(Work required) There is a line containing "x_apr_3_3: 0 -> 0.78" in the records below. Repeat it and every line after it, exactly, through the final line, but no pictures.

======== Given data

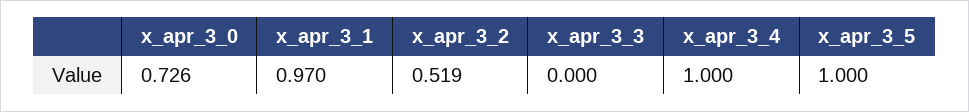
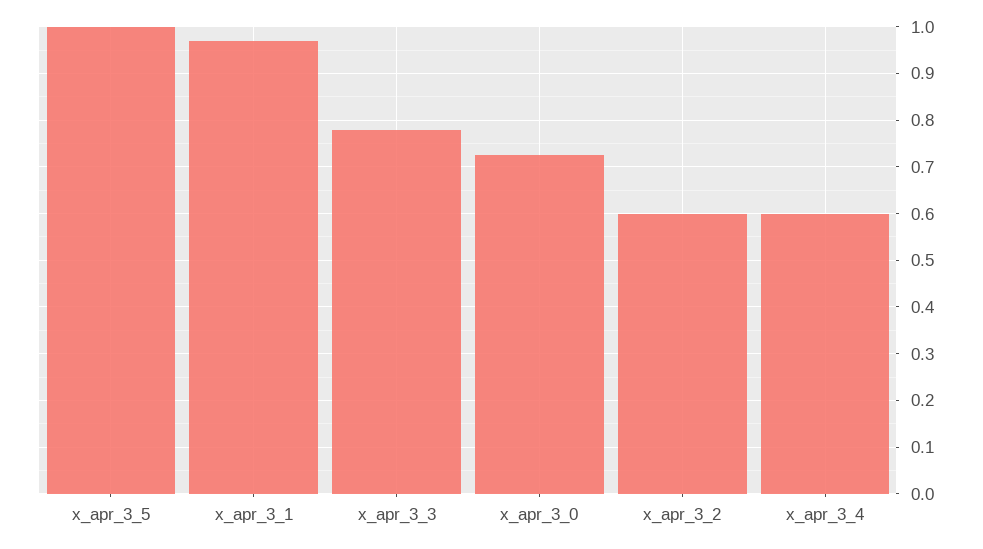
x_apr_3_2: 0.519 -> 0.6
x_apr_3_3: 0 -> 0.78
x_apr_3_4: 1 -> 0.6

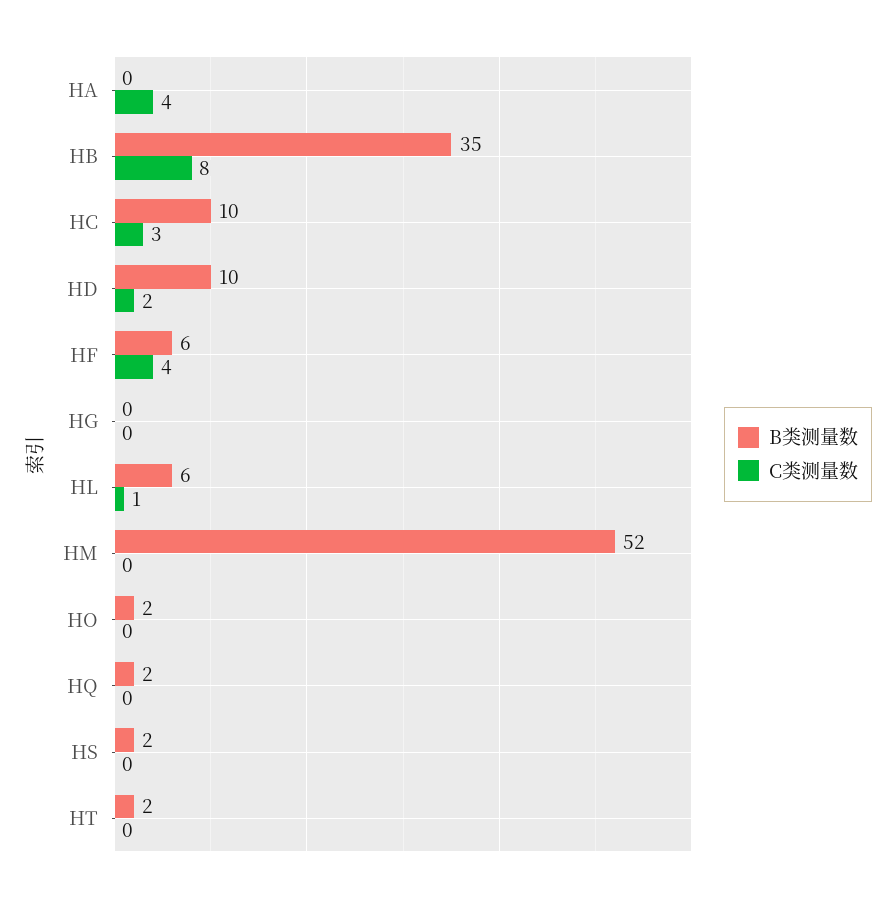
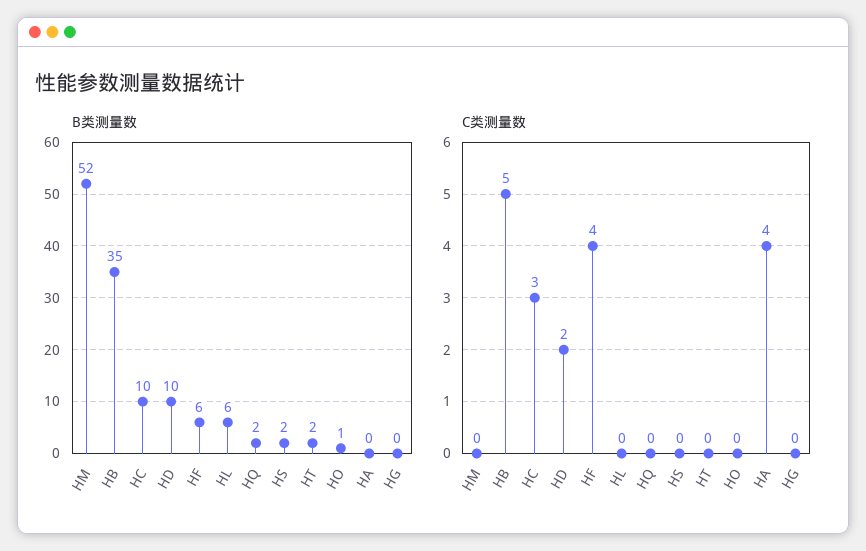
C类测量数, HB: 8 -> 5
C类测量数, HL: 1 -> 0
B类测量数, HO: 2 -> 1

================

(Solution)
x_apr_3_3: 0 -> 0.78
x_apr_3_4: 1 -> 0.6

C类测量数, HB: 8 -> 5
C类测量数, HL: 1 -> 0
B类测量数, HO: 2 -> 1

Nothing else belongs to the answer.